The draft Measures for the Security Assessment of Personal Information and Critical Data Leaving the Country (“the Measures”), released on April 11, 2017, appeared to extend data localization requirements to “network operators” in addition to CII operators. Since an extremely wide swathe of companies could be considered “network operators” with the broad definition used in the Measures, the CAC’s confirmation that the data localization requirements only apply to CII operators is a relief for foreign companies who may have been affected.
It should be noted that this clarification appeared in a Q&A posted by the CAC, but does not constitute an official amendment to the Law or the Measures. As such, those who could be considered network operators should await further official updates and announcements before making a final determination about whether or not they might be affected by the data localization provisions.
Although the CAC responded to the confusion surrounding network operators, it did not narrow the vague definition of CII operator. According to the Law, CII operators are entities providing services that, if lost or damaged, could endanger China’s national security, economy, or public interest.
Examples provided in the Law include public communications and information services, energy, transportation, water conservancy, finance, public services, and e-government, among others. The State Council will release measures to further define CII operators at a later date.
“Important data” and “personal information” clarified
The CAC clarified that “important data” will be assessed as data important from the perspective of the state, rather than the perspective of a company or individual.
In the draft Guidelines for Cross-border Transfer Security Assessment released on May 27, 2017, “important data” is broadly defined as data that can “influence or harm the government, state, military, economy, culture, society, technology, information… and other national security matters.” Relevant bureaus are required to further clarify the specifics of what is “important data” within its industry.

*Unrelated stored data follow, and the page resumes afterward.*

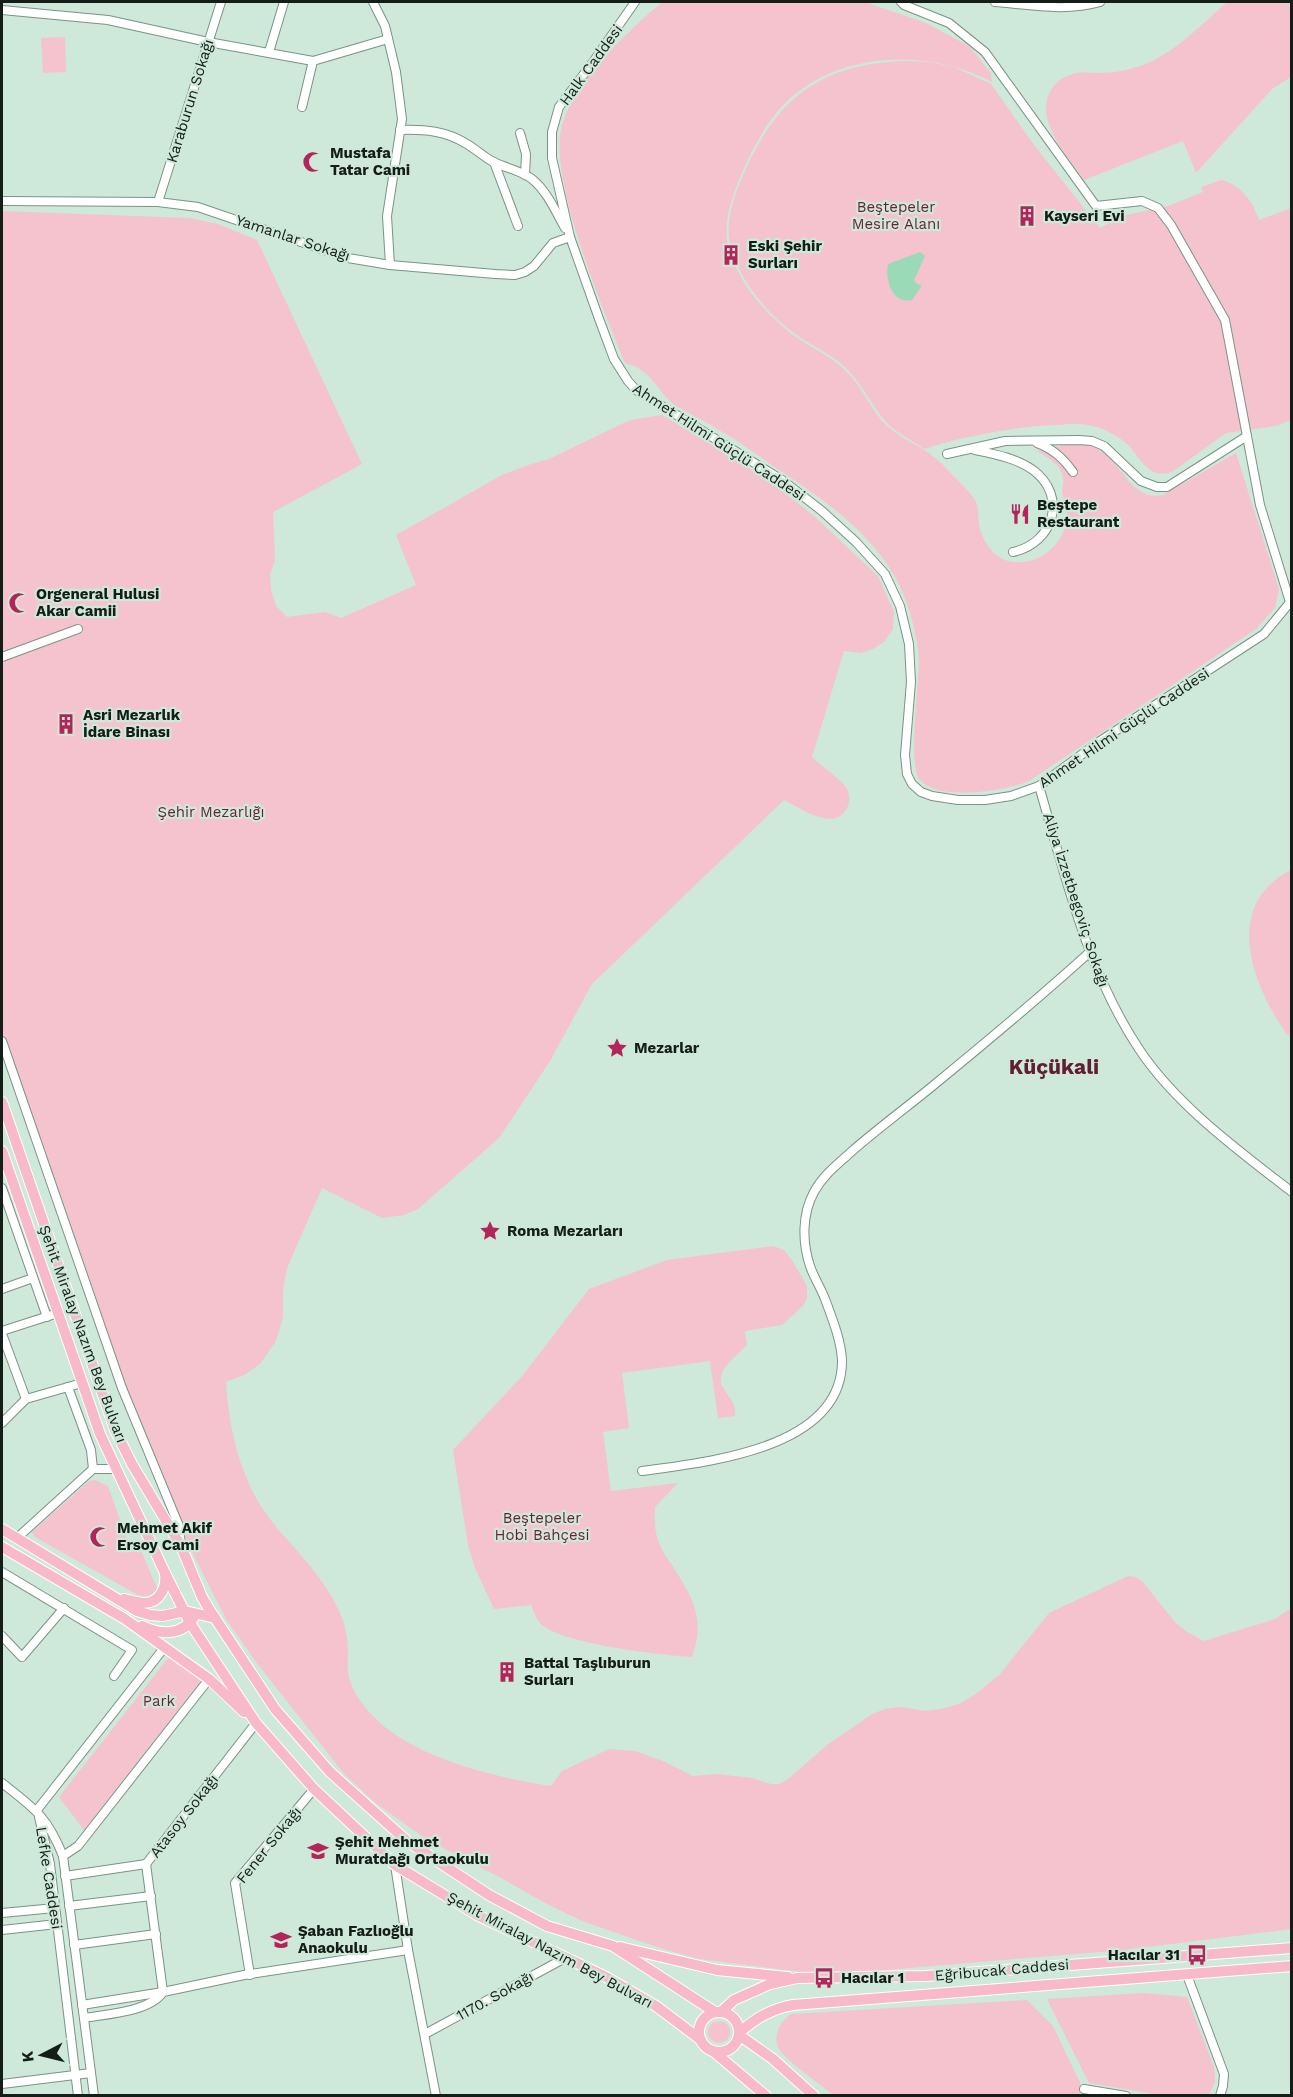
<svg xmlns="http://www.w3.org/2000/svg" width="1293" height="2097" viewBox="0 0 1293 2097" font-family="'Work Sans',sans-serif">
	<rect width="100%" height="100%" fill="#cee8d9"/>
	<g fill="#f5c3ce">
		<path d="M 662,2 L 865,2 L 926,23 L 969,46 L 991,73 L 992,82 C 927,47 835,51 782,106 C 764,126 750,153 740,178 C 728,206 720,234 734,263 C 747,293 770,318 796,337 C 813,349 831,356 845,370 C 862,386 870,409 886,425 C 903,441 927,448 942,464 C 952,475 968,489 975,500 C 979,507 978,517 979,525 C 982,540 993,557 1008,561 C 1037,568 1065,545 1067,517 C 1067,508 1063,501 1062,493 C 1062,488 1064,483 1063,478 C 1062,465 1047,457 1037,451 C 1053,448 1072,441 1088,445 C 1120,452 1128,503 1163,495 L 1236,453 L 1279,589 L 1275,608 L 1256,629 L 1029,781 C 1005,791 939,802 920,780 C 906,763 922,677 918,650 C 915,626 907,598 895,577 C 867,528 821,498 776,468 C 757,455 739,441 719,430 C 705,421 690,414 676,406 C 662,397 655,379 641,370 C 637,366 630,365 625,363 C 604,312 547,176 562,125 C 575,81 628,31 662,2 Z"/>
		<path d="M 1227,2 L 1291,2 L 1291,77 L 1272,89 L 1196,173 L 1183,141 L 1084,180 C 1067,156 1031,117 1053,87 C 1058,80 1067,75 1076,73 C 1083,72 1091,73 1099,73 C 1114,73 1129,70 1143,65 C 1176,52 1201,25 1227,2 Z"/>
		<path d="M 65,37 L 66,72 L 43,73 L 41,38 Z"/>
		<path d="M 907,61 L 929,62 L 954,67 L 991,84 L 1034,145 L 1100,228 L 1121,216 L 1168,206 L 1203,192 L 1201,187 L 1221,180 C 1241,185 1252,200 1259,220 L 1291,208 L 1291,420 L 1276,426 L 1226,433 L 1172,472 C 1147,480 1141,457 1126,443 C 1116,435 1105,429 1093,426 C 1081,423 1069,424 1056,425 C 1011,427 967,436 924,449 C 913,441 897,433 887,423 C 872,406 863,385 846,368 C 833,355 816,348 801,338 C 774,320 752,295 738,267 C 722,237 729,209 741,180 C 774,100 819,63 907,61 Z"/>
		<path d="M 2,211 L 189,218 L 218,224 L 257,240 L 362,464 L 273,512 L 275,560 L 270,575 L 271,590 L 276,606 L 287,617 L 325,612 L 341,618 L 416,585 L 396,535 L 502,475 L 528,465 L 549,459 L 630,420 L 662,415 L 735,459 L 777,487 L 813,515 L 878,576 L 894,612 L 893,629 L 884,642 L 873,649 L 861,653 L 844,651 L 812,757 C 821,766 841,779 847,789 C 850,795 850,802 847,808 C 834,833 801,808 784,800 L 592,984 L 550,1061 L 499,1138 L 418,1209 L 404,1215 L 382,1218 L 322,1188 L 287,1268 L 283,1290 L 283,1317 L 276,1341 L 260,1364 L 244,1375 L 226,1382 C 229,1430 241,1484 273,1523 C 296,1551 323,1576 338,1609 C 345,1623 348,1638 348,1653 C 348,1659 347,1666 348,1672 C 350,1689 363,1706 375,1718 C 414,1758 497,1778 551,1786 L 562,1771 L 609,1749 L 635,1751 L 663,1761 L 693,1776 L 716,1774 L 752,1778 L 771,1784 L 779,1784 L 787,1780 L 827,1745 L 872,1714 L 885,1709 L 901,1707 L 925,1711 L 941,1709 L 959,1704 L 976,1694 L 1000,1674 L 1049,1613 L 1128,1576 L 1136,1577 L 1142,1581 L 1175,1622 L 1187,1632 L 1204,1641 L 1275,1619 L 1291,1608 L 1291,1929 L 1123,1950 L 827,1975 L 699,1959 L 657,1947 L 582,1921 L 547,1904 L 501,1878 L 426,1839 L 377,1804 L 345,1775 L 256,1662 L 226,1619 L 184,1536 L 155,1471 L 2,1033 Z"/>
		<path d="M 1291,870 L 1291,1039 C 1253,991 1220,905 1291,870 Z"/>
		<path d="M 773,1246 L 784,1250 L 793,1262 L 807,1286 L 807,1298 L 803,1306 L 782,1325 L 745,1331 L 747,1345 C 737,1356 712,1372 724,1389 C 730,1399 736,1403 735,1416 L 718,1418 L 710,1361 L 622,1373 L 629,1428 L 603,1432 L 611,1491 L 678,1483 L 655,1507 C 655,1519 654,1529 658,1540 C 661,1549 666,1557 672,1565 C 692,1597 706,1618 692,1657 C 662,1655 557,1644 539,1622 C 535,1617 533,1610 531,1605 L 494,1609 L 475,1568 L 468,1545 L 453,1450 L 523,1375 L 589,1289 L 667,1260 Z"/>
		<path d="M 95,1480 L 108,1486 L 131,1552 L 140,1548 L 157,1588 C 152,1595 147,1598 138,1595 L 35,1537 L 32,1532 L 89,1481 Z"/>
		<path d="M 176,1648 L 207,1673 L 84,1830 L 59,1797 Z"/>
		<path d="M 1144,1993 L 1187,1997 L 1214,2067 L 1215,2082 L 1209,2095 L 1160,2095 L 1089,2083 L 1047,1999 Z"/>
		<path d="M 1027,2000 L 1053,2026 L 1086,2095 L 833,2095 C 819,2083 792,2065 781,2052 C 771,2039 779,2022 791,2014 Z"/>
		<circle cx="719" cy="2032" r="11"/>
	</g>
	<path fill="#9bdab7" d="M 920,252 L 925,256 L 914,280 L 917,284 L 921,285 L 921,287 L 912,300 C 892,304 885,280 888,264 Z"/>
	<g fill="none" stroke-linecap="round" stroke-linejoin="round">
		<g stroke="#7b9386" stroke-width="10">
			<g id="minor">
				<path d="M 373,2 L 385,26 L 396,72 L 402,119 L 387,216 L 390,265"/>
				<path d="M 635,2 L 593,62 L 559,107 L 552,132 L 552,158 L 570,237 L 598,316 L 614,359 L 628,381 L 636,390 L 782,480 L 822,511 L 856,542 L 885,574 L 900,606 L 909,644 L 911,682 L 905,755 L 907,774 L 912,784 L 921,792 L 932,796 L 958,800 L 985,800 L 1011,796 L 1039,786 L 1100,741 L 1264,634 L 1292,600"/>
				<path d="M 901,2 L 904,5 L 949,23 L 985,52 L 1096,206 L 1142,201 L 1158,208 L 1171,225 L 1225,320 L 1260,505 L 1290,602"/>
				<path d="M 995,2 C 1031,5 1066,12 1100,2"/>
				<path d="M 2,10 L 108,20 L 208,42 L 313,61 L 388,39"/>
				<path d="M 269,52 L 284,2"/>
				<path d="M 302,107 L 313,61"/>
				<path d="M 400,130 C 425,129 446,131 467,144 C 475,149 482,155 490,160 C 503,168 519,169 532,179 C 547,191 556,212 565,228"/>
				<path d="M 520,133 L 526,154 L 525,175"/>
				<path d="M 494,162 L 518,226"/>
				<path d="M 2,201 L 158,202 L 198,207 L 348,258 L 390,265 L 495,274 L 515,275 L 525,272 L 534,266 L 553,243 L 570,237"/>
				<path d="M 158,202 L 221,2"/>
				<path d="M 1037,443 C 1053,449 1063,458 1073,472"/>
				<path d="M 975,450 C 994,454 1016,458 1033,470 C 1068,496 1054,543 1013,552"/>
				<path d="M 947,454 L 1005,441 L 1079,440 L 1092,441 L 1104,446 L 1141,481 L 1157,487 L 1167,487 L 1247,436"/>
				<path d="M 2,657 L 78,629"/>
				<path d="M 1039,786 C 1065,875 1087,971 1139,1049 C 1176,1105 1239,1151 1292,1192"/>
				<path d="M 2,1041 L 122,1388 L 179,1526 L 181,1545"/>
				<path d="M 2,1188 L 47,1317"/>
				<path d="M 2,1289 L 33,1278"/>
				<path d="M 2,1331 L 58,1313"/>
				<path d="M 2,1334 L 26,1399"/>
				<path d="M 68,1387 L 91,1450 L 93,1469"/>
				<path d="M 2,1423 L 26,1399 L 82,1383"/>
				<path d="M 642,1471 C 707,1462 843,1449 842,1360 C 841,1340 832,1318 825,1299 C 821,1288 814,1278 810,1266 C 802,1242 802,1214 814,1192 C 823,1175 838,1164 851,1152 C 876,1130 903,1110 929,1089 C 984,1044 1038,999 1091,951"/>
				<path d="M 17,1538 L 93,1469 L 116,1469"/>
				<path d="M 2,1572 L 132,1650 L 114,1676"/>
				<path d="M 2,1636 L 22,1657 L 64,1608"/>
				<path d="M 2,1783 C 35,1809 47,1816 63,1856 L 94,2096"/>
				<path d="M 37,1810 L 164,1648"/>
				<path d="M 39,1817 L 50,1864 L 78,2096"/>
				<path d="M 63,1856 L 78,1846 L 209,1679"/>
				<path d="M 395,1865 L 408,1950 L 436,2096"/>
				<path d="M 65,1876 L 146,1864"/>
				<path d="M 69,1906 L 151,1896"/>
				<path d="M 2,1913 L 55,1908"/>
				<path d="M 2,1930 L 57,1924"/>
				<path d="M 74,1945 L 156,1934"/>
				<path d="M 250,1975 L 235,1883 L 314,1789"/>
				<path d="M 1187,1975 L 1224,2074 L 1223,2086 L 1220,2096"/>
				<path d="M 82,2005 L 163,1992 L 244,1975 L 408,1950"/>
				<path d="M 84,2018 C 106,2014 150,2012 163,1992 L 146,1864 L 256,1723"/>
				<path d="M 425,2034 L 565,1958"/>
				<path d="M 2,2084 L 91,2073"/>
				<path d="M 1084,2089 L 1126,2096"/>
			</g>
		</g>
		<g stroke="#fff" stroke-width="12">
			<g id="major">
				<path d="M 2,1102 L 115,1430 L 132,1464 L 181,1546 L 202,1597 L 209,1609 L 275,1709 L 330,1772 L 407,1841 L 489,1895 L 547,1926 L 613,1946 L 715,2012"/>
				<path d="M 2,1151 L 100,1434 L 165,1573 L 190,1623 L 256,1723 L 314,1789 L 395,1865 L 477,1915 L 606,1977 L 656,2006 L 701,2040"/>
				<path d="M 2,1529 L 137,1611 L 150,1615 L 163,1616 L 185,1611 L 215,1618"/>
				<path d="M 2,1547 L 125,1619 L 209,1679 L 244,1712"/>
				<path d="M 124,1599 C 130,1600 138,1603 144,1603 C 160,1603 167,1587 165,1573"/>
				<path d="M 142,1626 C 161,1635 182,1636 194,1617"/>
				<path d="M 620,1947 L 717,1970 L 788,1977"/>
				<path d="M 721,2012 L 734,2000 L 770,1984 L 797,1978 L 926,1976 L 1292,1948"/>
				<circle cx="719" cy="2032" r="20"/>
				<path d="M 740,2032 C 756,2018 771,2009 793,2005 L 1292,1966"/>
				<path d="M 739,2035 L 773,2059 L 814,2096"/>
				<path d="M 713,2051 L 766,2096"/>
			</g>
		</g>
		<use href="#minor" stroke="#fff" stroke-width="8"/>
		<use href="#major" stroke="#f8baca" stroke-width="10"/>
	</g>
	<defs>
		<g id="mosque-bare" transform="scale(1.62)"><path d="M3.5-4.9A6 6 0 1 0 3.5 4.9A5 5 0 1 1 3.5-4.9Z" fill="#b2245a" stroke="#cee8d9" stroke-width="2.5" paint-order="stroke"/></g>
		<g id="building-bare" transform="scale(1.62)"><path d="M-4-6H4V6H1V3H-1V6H-4ZM-2.5-4.3h1.7v1.8h-1.7ZM.8-4.3h1.7v1.8H.8ZM-2.5-1h1.7V.8h-1.7ZM.8-1h1.7V.8H.8Z" fill="#b2245a" stroke="#cee8d9" stroke-width="2.5" paint-order="stroke"/></g>
		<g id="restaurant-bare" transform="scale(1.62)"><path d="M-5-6h1v4h1v-4h1v4h1v-4h1v5L-1.5 .5V6h-2V.5L-5-1ZM5-6V6H3V1.5H1.5Q1.5-4 5-6Z" fill="#b2245a" stroke="#cee8d9" stroke-width="2.5" paint-order="stroke"/></g>
		<g id="sight-bare" transform="scale(1.62)"><path d="M0-6L1.8-2.2L6-1.7L2.9 1.2L3.7 5.4L0 3.3L-3.7 5.4L-2.9 1.2L-6-1.7L-1.8-2.2Z" fill="#b2245a" stroke="#cee8d9" stroke-width="2.5" paint-order="stroke"/></g>
		<g id="school-bare" transform="scale(1.62)"><path d="M0-5L7-2L0 1L-7-2ZM-4 1L0 2.5L4 1V4Q0 6-4 4Z" fill="#b2245a" stroke="#cee8d9" stroke-width="2.5" paint-order="stroke"/></g>
		<g id="bus-bare" transform="scale(1.62)"><path d="M-5-6H5V4H4V6H2V4H-2V6H-4V4H-5ZM-3.5-4V0h7V-4ZM-3.5 1.2v1.5H-2V1.2ZM2 1.2v1.5H3.5V1.2Z" fill="#b2245a" stroke="#cee8d9" stroke-width="2.5" paint-order="stroke"/></g>
	</defs>
	<g fill-rule="evenodd">
		<use href="#mosque-bare" x="313" y="162"/>
		<use href="#building-bare" x="1027" y="216"/>
		<use href="#building-bare" x="731" y="255"/>
		<use href="#restaurant-bare" x="1020" y="514"/>
		<use href="#mosque-bare" x="19" y="603"/>
		<use href="#building-bare" x="66" y="724"/>
		<use href="#sight-bare" x="617" y="1048"/>
		<use href="#sight-bare" x="490" y="1231"/>
		<use href="#mosque-bare" x="100" y="1537"/>
		<use href="#building-bare" x="507" y="1672"/>
		<use href="#school-bare" x="318" y="1851"/>
		<use href="#school-bare" x="281" y="1940"/>
		<use href="#bus-bare" x="1197" y="1955"/>
		<use href="#bus-bare" x="824" y="1978"/>
	</g>
	<g text-anchor="middle" dominant-baseline="central" stroke-width="4.5" stroke-linejoin="round" paint-order="stroke">
		<g font-size="15" fill="#141d18" stroke="#cee8d9">
			<text transform="translate(591 65) rotate(-54)">Halk Caddesi</text>
			<text transform="translate(190 101) rotate(-73)">Karaburun Sokağı</text>
			<text transform="translate(293 238) rotate(18)">Yamanlar Sokağı</text>
			<text transform="translate(719 442) rotate(33)">Ahmet Hilmi Güçlü Caddesi</text>
			<text transform="translate(1124 728) rotate(-34)">Ahmet Hilmi Güçlü Caddesi</text>
			<text transform="translate(1076 900) rotate(72)">Aliya İzzetbegoviç Sokağı</text>
			<text transform="translate(83 1334) rotate(70)">Şehit Miralay Nazım Bey Bulvarı</text>
			<text transform="translate(184 1816) rotate(-52)">Atasoy Sokağı</text>
			<text transform="translate(269 1845) rotate(-51)">Fener Sokağı</text>
			<text transform="translate(49 1878) rotate(81)">Lefke Caddesi</text>
			<text transform="translate(550 1950) rotate(28)">Şehit Miralay Nazım Bey Bulvarı</text>
			<text transform="translate(1002 1970) rotate(-5)">Eğribucak Caddesi</text>
			<text transform="translate(495 1996) rotate(-29)">1170. Sokağı</text>
		</g>
		<g font-size="15" font-weight="bold" fill="#141d18" stroke="#cee8d9" text-anchor="start">
			<text x="330" y="153">Mustafa<tspan x="330" dy="17">Tatar Cami</tspan></text>
			<text x="1044" y="216">Kayseri Evi</text>
			<text x="748" y="246">Eski Şehir<tspan x="748" dy="17">Surları</tspan></text>
			<text x="1037" y="505">Beştepe<tspan x="1037" dy="17">Restaurant</tspan></text>
			<text x="36" y="594">Orgeneral Hulusi<tspan x="36" dy="17">Akar Camii</tspan></text>
			<text x="83" y="715">Asri Mezarlık<tspan x="83" dy="17">İdare Binası</tspan></text>
			<text x="634" y="1048">Mezarlar</text>
			<text x="507" y="1231">Roma Mezarları</text>
			<text x="117" y="1528">Mehmet Akif<tspan x="117" dy="17">Ersoy Cami</tspan></text>
			<text x="524" y="1663">Battal Taşlıburun<tspan x="524" dy="17">Surları</tspan></text>
			<text x="335" y="1842">Şehit Mehmet<tspan x="335" dy="17">Muratdağı Ortaokulu</tspan></text>
			<text x="298" y="1931">Şaban Fazlıoğlu<tspan x="298" dy="17">Anaokulu</tspan></text>
			<text x="1180" y="1955" text-anchor="end">Hacılar 31</text>
			<text x="841" y="1978">Hacılar 1</text>
		</g>
		<g font-size="15" fill="#6b1e38" stroke="#cee8d9">
			<text x="896" y="207">Beştepeler<tspan x="896" dy="17">Mesire Alanı</tspan></text>
			<text x="211" y="812">Şehir Mezarlığı</text>
			<text x="542" y="1518">Beştepeler<tspan x="542" dy="17">Hobi Bahçesi</tspan></text>
			<text x="159" y="1701">Park</text>
		</g>
		<g font-size="21" font-weight="bold" fill="#611d33" stroke="#cee8d9">
			<text x="1054" y="1066">Küçükali</text>
		</g>
	</g>
	<rect width="1293" height="2097" fill="none" stroke="#141d18" stroke-width="6"/>
	<g transform="translate(42 2055) rotate(263)" stroke="#cee8d9" stroke-width="4.5" paint-order="stroke">
	<path d="M0-4.5L10 22L0 15L-10 22Z" fill="#141d18"/>
	<text y="-9" font-size="16" font-weight="bold" text-anchor="middle" fill="#141d18">K</text>
	</g>
</svg>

The expansiveness of this definition, though slightly more detailed than before, does little to allay fears over government access to critical information, such as propriety data and source code, since it leaves considerable room for the government to define “important data”.
The revised draft Measures also clarified that “personal information” can be sent outside of China with implied consent, such as by sending an email abroad. Previously, it was unclear whether express consent to export personal data abroad would be needed.
Proactive compliance recommended
Although businesses have until the end of 2018 to comply with the data localization requirements, and many supporting regulations and guidelines have yet to be finalized or issued, it is recommended that companies proactively take steps to review their exposure to the Law.
The CAC recently shut down dozens of celebrity news and gossip accounts on Chinese platforms, such as Sina Weibo, WeChat, NetEase, and Baidu, citing privacy provisions included in the new Law as the basis. Further, the Central Commission for Discipline Inspection criticized the CAC soon after the Law came into effect, stating that it had “for a period not carried out general secretary Xi Jinping’s important instructions and requirements resolutely and promptly enough.”
As CAC regulators have already taken steps to enforce the Law, and may be under pressure from higher authorities to swiftly enact them, companies are advised to take proactive steps to comply. Although many of the exact steps to take are unclear thanks to the Law’s ambiguity, a proactive approach demonstrates a willingness to comply with regulators.
In the meantime, businesses with operations and customers in China are advised to monitor for further clarifications and supporting measures to the Law.